DeepMind estimated in 2019 that its machine learning boosted the value of Google’s wind energy by roughly 20% compared to the baseline scenario of no time-based commitments to the grid. The French utility company Engie has now trialled the technology with its German wind portfolio.

AI also has the potential to improve grid management by optimising electricity flow, preventing outages, and more effectively integrating renewable energy sources, balancing supply and demand in real-time. Predictive maintenance is another critical application in which AI is already monitoring energy infrastructure to predict and prevent failures. Companies such as E.ON and Enel are using AI to predict maintenance needs, significantly reducing outages and operational costs.

DeepMind estimated in 2019 that its machine learning boosted the value of Google’s wind energy by roughly 20%

AI in trading power and gas

AI is also influencing power and gas trading, supporting traders to operate more effectively in the modern complex and fast-paced energy markets. AI models enable quick and accurate estimates of market variables by analysing historical data and relevant parameters like weather conditions.

These models predict trends in prices, demand, and supply volumes and identify competitors’ behaviour patterns. AI also helps simulate grid conditions to determine the need for interventions, optimising market positions for ancillary services.

However, it is important to note the limitations: historical data isn’t necessarily an accurate representation of the current or future grid, and obtaining useful data to train these models can be challenging.

For example, in our own testing with AI weather models, we’ve found that these AI models offer many benefits but with clear limitations, including the accuracy of extreme weather events or predicting more localised weather at a higher resolution. We don’t believe that AI will replace traditional numerical weather prediction (NWP) models any time soon, and the best forecasts will almost certainly come from AI and NWP working together.

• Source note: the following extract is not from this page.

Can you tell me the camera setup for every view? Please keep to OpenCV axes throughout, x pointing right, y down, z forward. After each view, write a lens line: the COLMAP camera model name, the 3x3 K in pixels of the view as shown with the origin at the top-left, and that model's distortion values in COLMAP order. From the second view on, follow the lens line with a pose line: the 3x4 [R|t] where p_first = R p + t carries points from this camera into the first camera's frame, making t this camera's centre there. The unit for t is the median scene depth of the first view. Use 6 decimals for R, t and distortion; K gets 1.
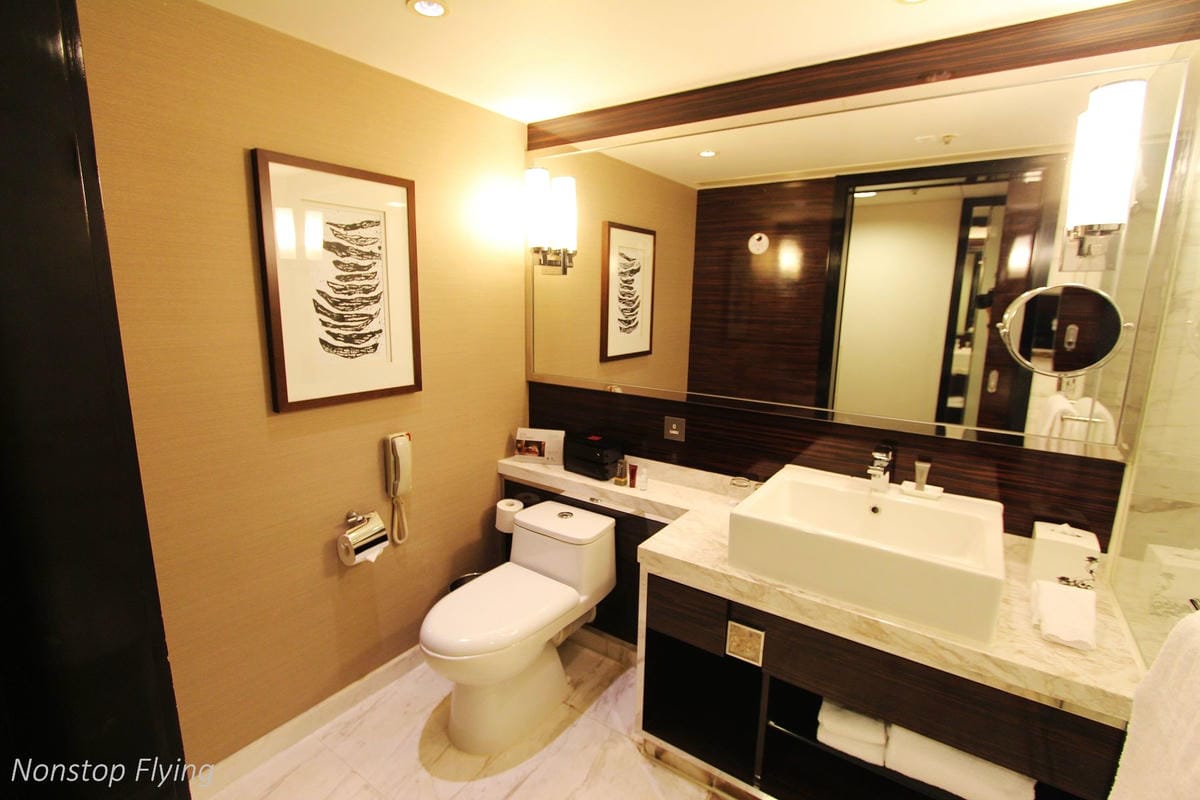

Still, AI weather modelling is already proving to be a hugely powerful tool for commodities trading, particularly in renewables.

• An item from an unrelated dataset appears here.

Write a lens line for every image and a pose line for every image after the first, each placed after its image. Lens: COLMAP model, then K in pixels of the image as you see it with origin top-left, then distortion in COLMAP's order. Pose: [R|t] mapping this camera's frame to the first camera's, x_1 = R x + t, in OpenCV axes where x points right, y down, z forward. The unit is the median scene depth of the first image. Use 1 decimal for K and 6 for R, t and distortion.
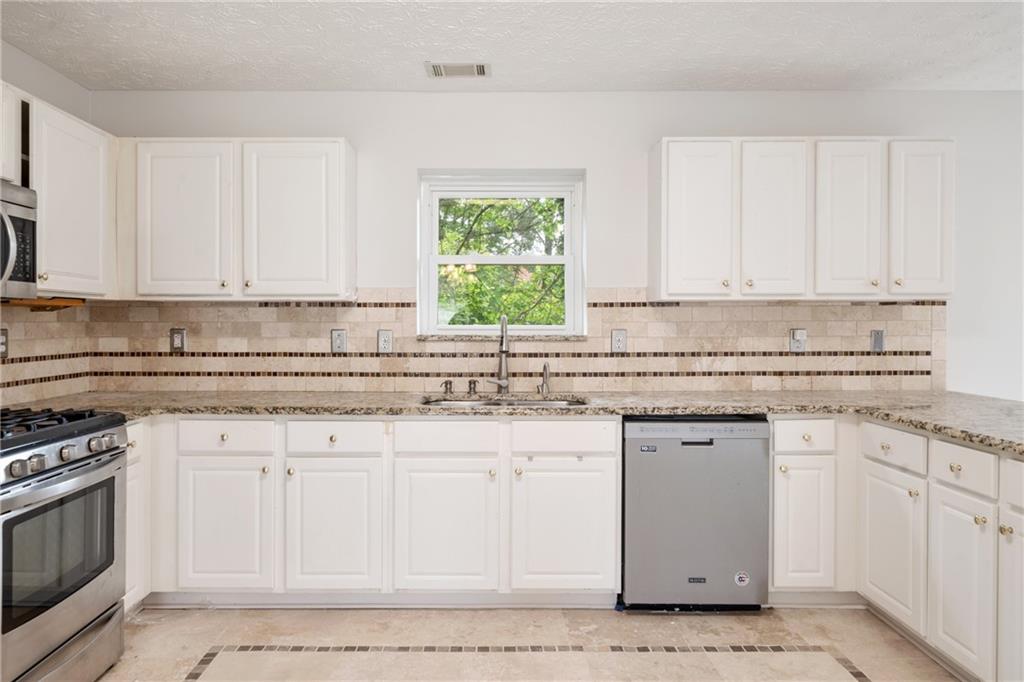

AI’s ability to process and analyse written language also offers significant advantages in energy trading. By analysing news and reports, AI can anticipate market impacts from economic, financial, and political developments, allowing traders to make informed, strategic decisions.

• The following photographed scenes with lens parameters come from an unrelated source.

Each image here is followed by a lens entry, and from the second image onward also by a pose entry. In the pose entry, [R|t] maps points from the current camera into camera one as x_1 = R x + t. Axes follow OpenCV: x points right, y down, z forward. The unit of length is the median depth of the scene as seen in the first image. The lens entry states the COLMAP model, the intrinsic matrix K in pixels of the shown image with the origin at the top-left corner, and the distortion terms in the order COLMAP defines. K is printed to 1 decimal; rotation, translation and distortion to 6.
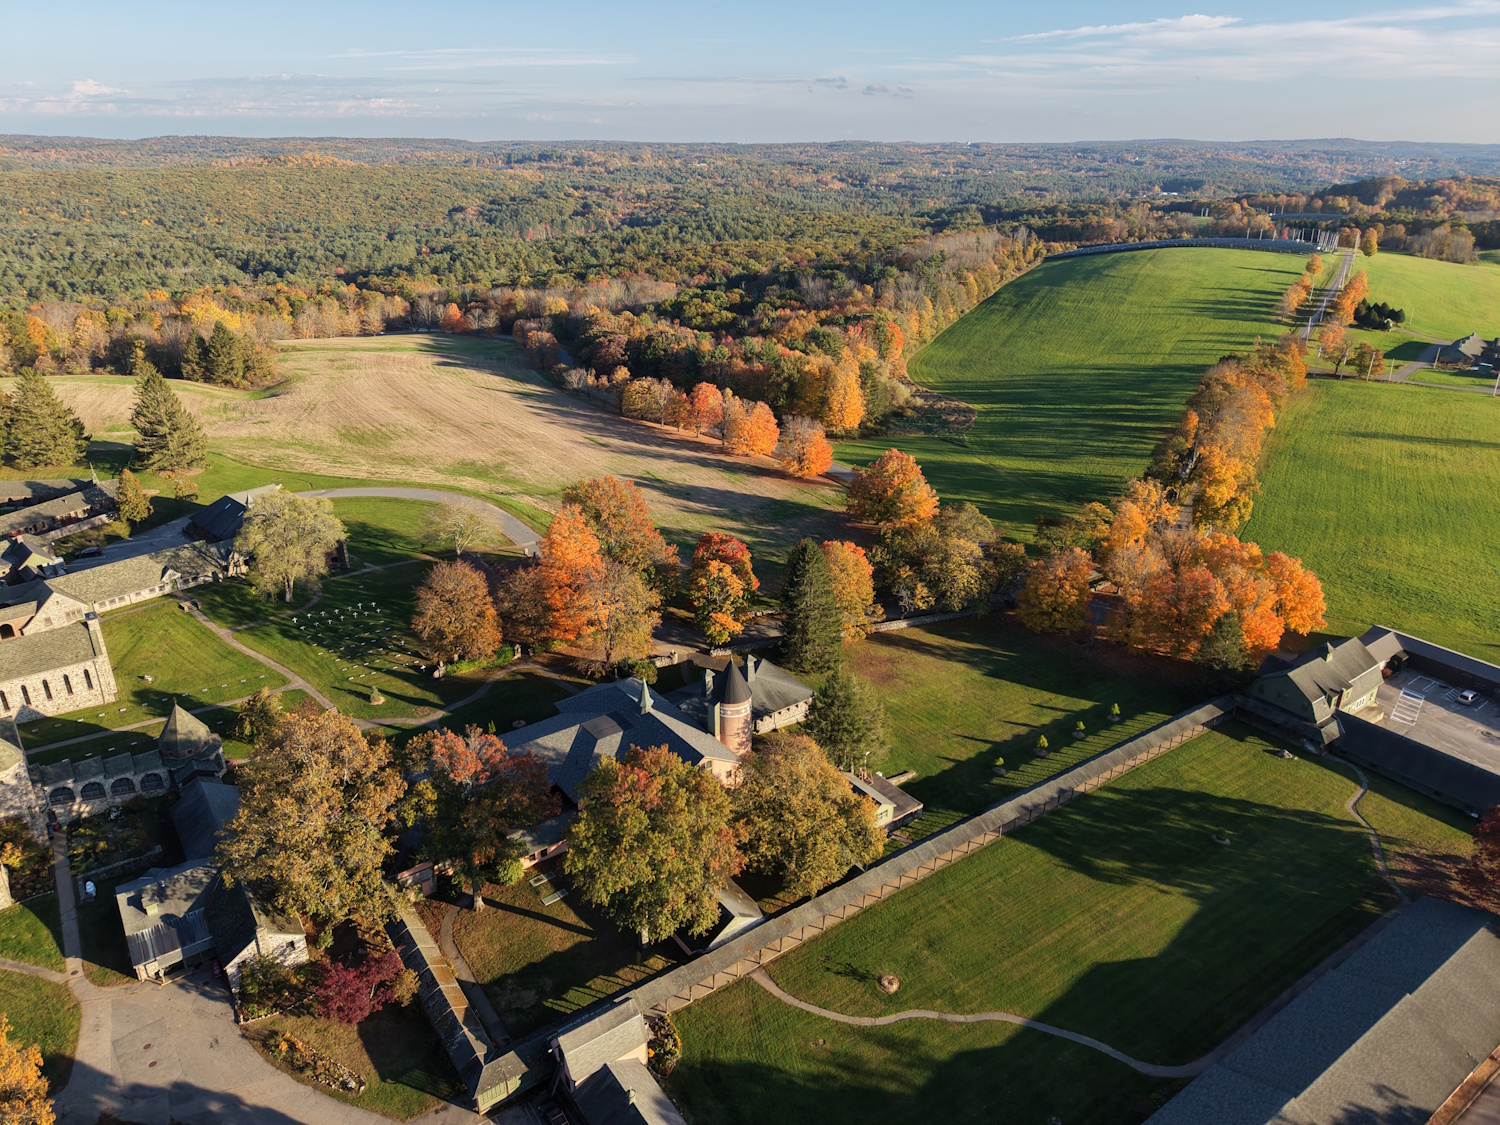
lens RADIAL K [[1000.8, 0, 746.9], [0, 1000.8, 558.4], [0, 0, 1]] dist [0.044644, -0.049093]
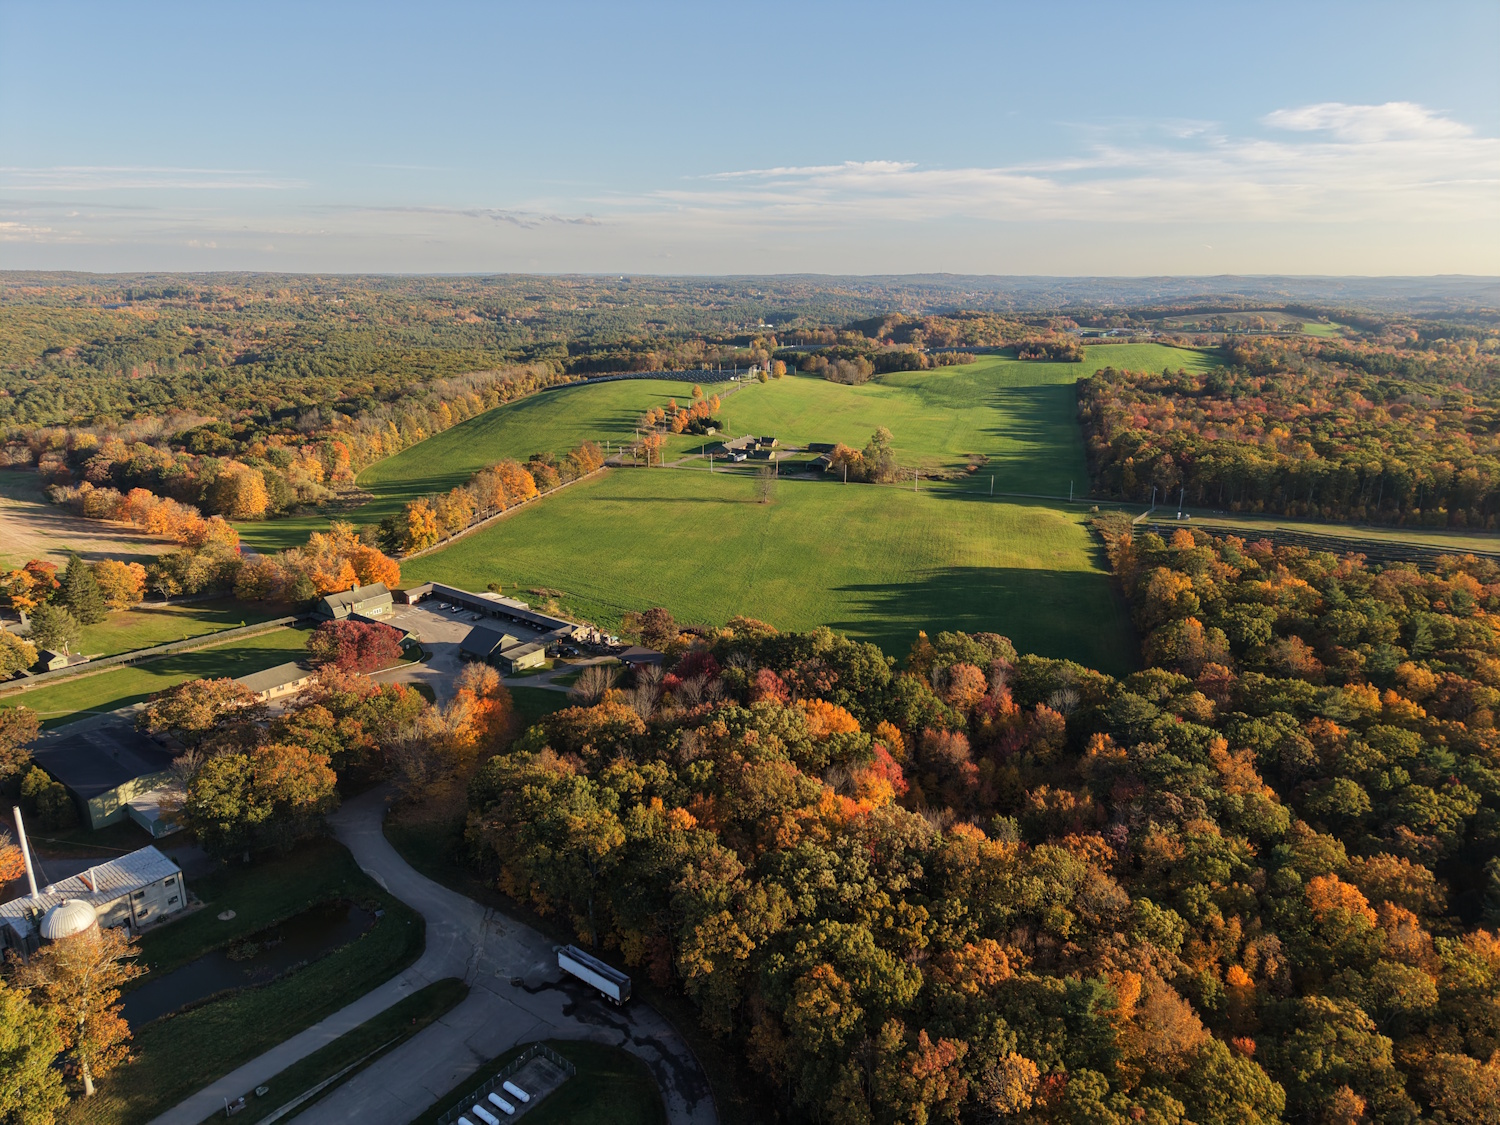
lens RADIAL K [[1000.8, 0, 746.9], [0, 1000.8, 558.4], [0, 0, 1]] dist [0.044644, -0.049093]
pose [[0.956584, -0.077097, 0.281077, 0.305242], [0.108657, 0.989190, -0.098467, 0.129600], [-0.270447, 0.124733, 0.954620, -0.488033]]
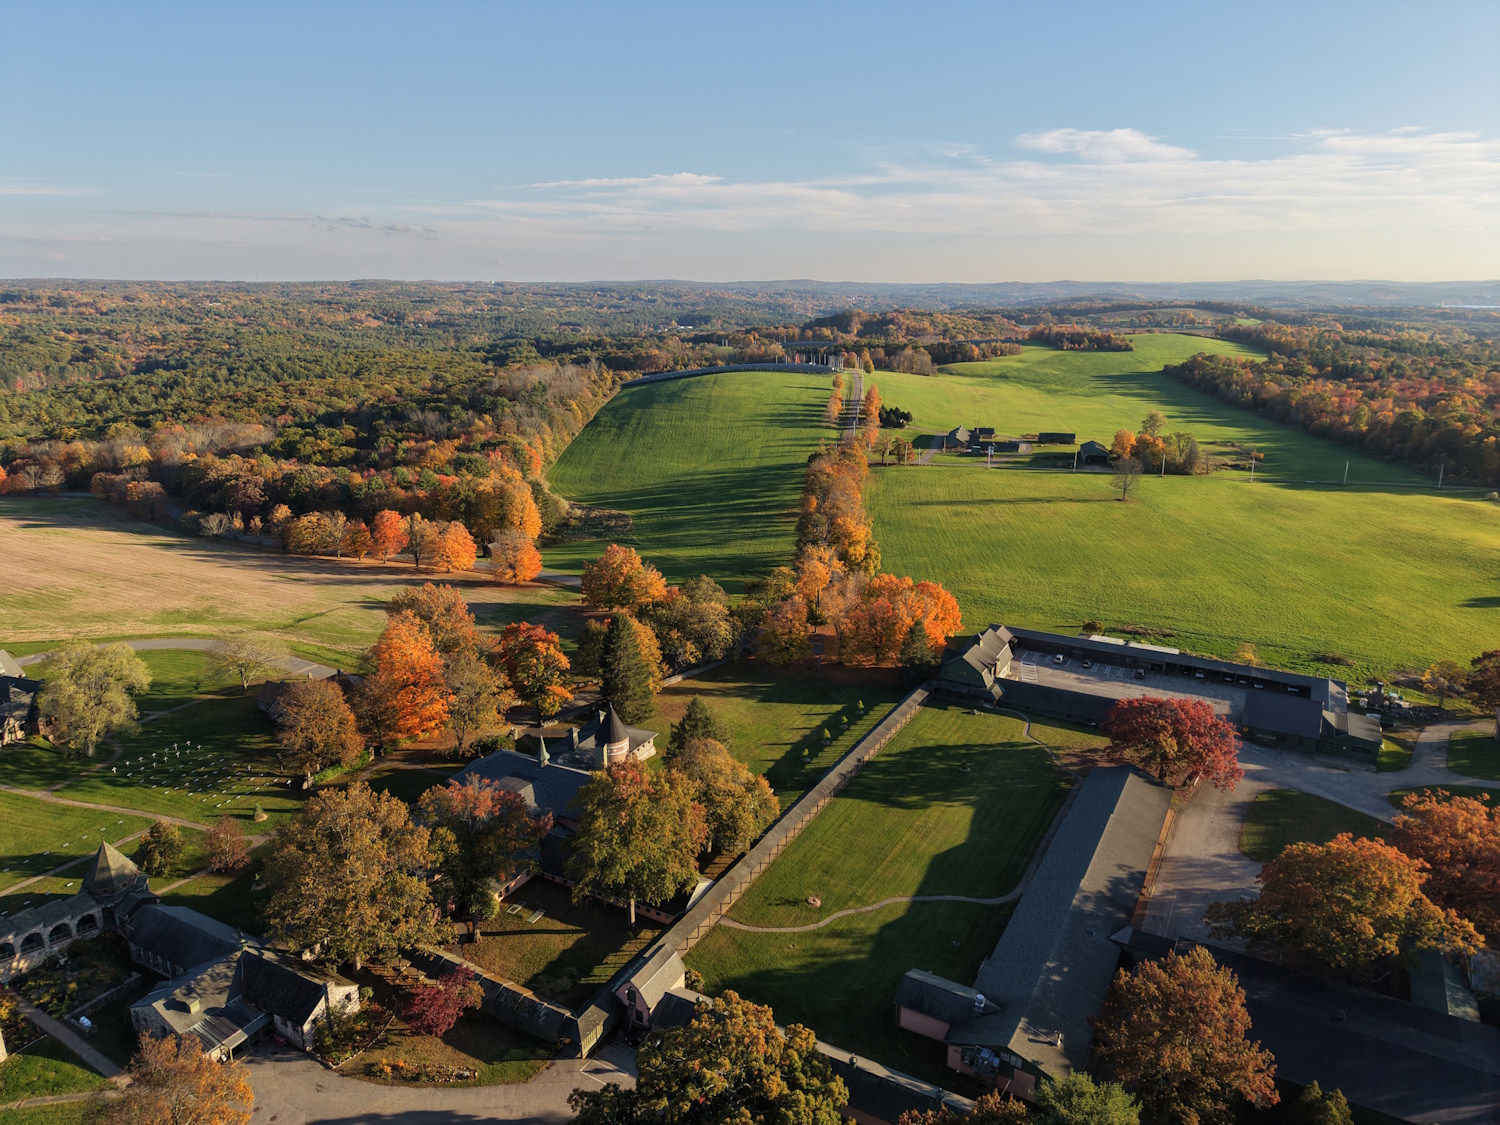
lens RADIAL K [[1000.8, 0, 746.9], [0, 1000.8, 558.4], [0, 0, 1]] dist [0.044644, -0.049093]
pose [[0.902145, -0.115028, 0.415817, -0.116718], [0.165124, 0.982475, -0.086467, 0.019051], [-0.398583, 0.146667, 0.905329, -0.065155]]
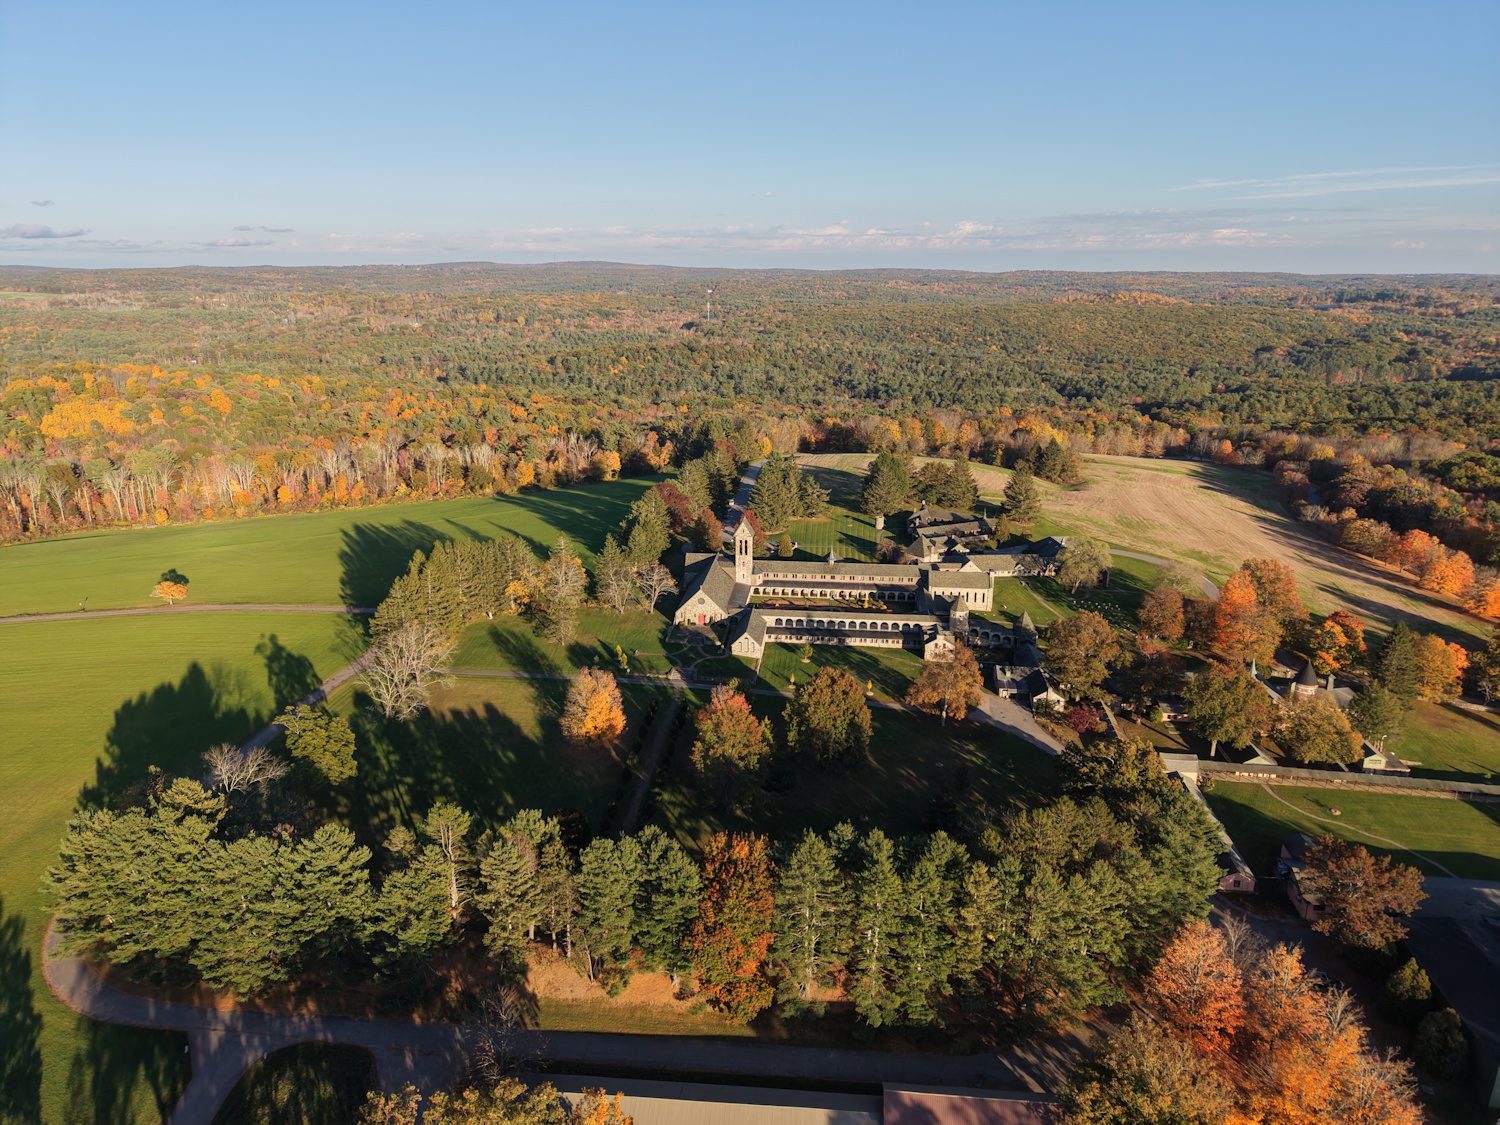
lens RADIAL K [[1000.8, 0, 746.9], [0, 1000.8, 558.4], [0, 0, 1]] dist [0.044644, -0.049093]
pose [[0.739243, 0.191488, -0.645641, 0.123520], [-0.263343, 0.964579, -0.015440, 0.072071], [0.619815, 0.181439, 0.763485, -0.345738]]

AI weather modelling is already proving to be a hugely powerful tool for commodities trading, particularly in renewables

Realising AI’s potential

AI will drive tangible innovations in how we generate, manage, and trade power. However, to realise this potential, the industry must navigate the challenges of increased energy demand, leverage the benefits of natural gas, and continue to innovate towards more sustainable energy solutions. As AI models become more complex and their applications more widespread, the energy required to support these systems will grow exponentially, and there needs to be a transparent conversation about how we power that growth. AI is essential to create a more efficient, resilient and sustainable energy landscape of the future but renewables alone won’t be enough and natural gas and nuclear must play a key role to bridge the gap. They can support the expansion of AI and data centres while renewable technologies continue to develop and scale.

The synergy between AI and energy will be a cornerstone of the Fourth Industrial Revolution. By addressing the challenges of increased energy demand and integrating a mix of energy sources, the industry can ensure that AI plays a leading role in driving the transformation towards a more efficient and sustainable energy future.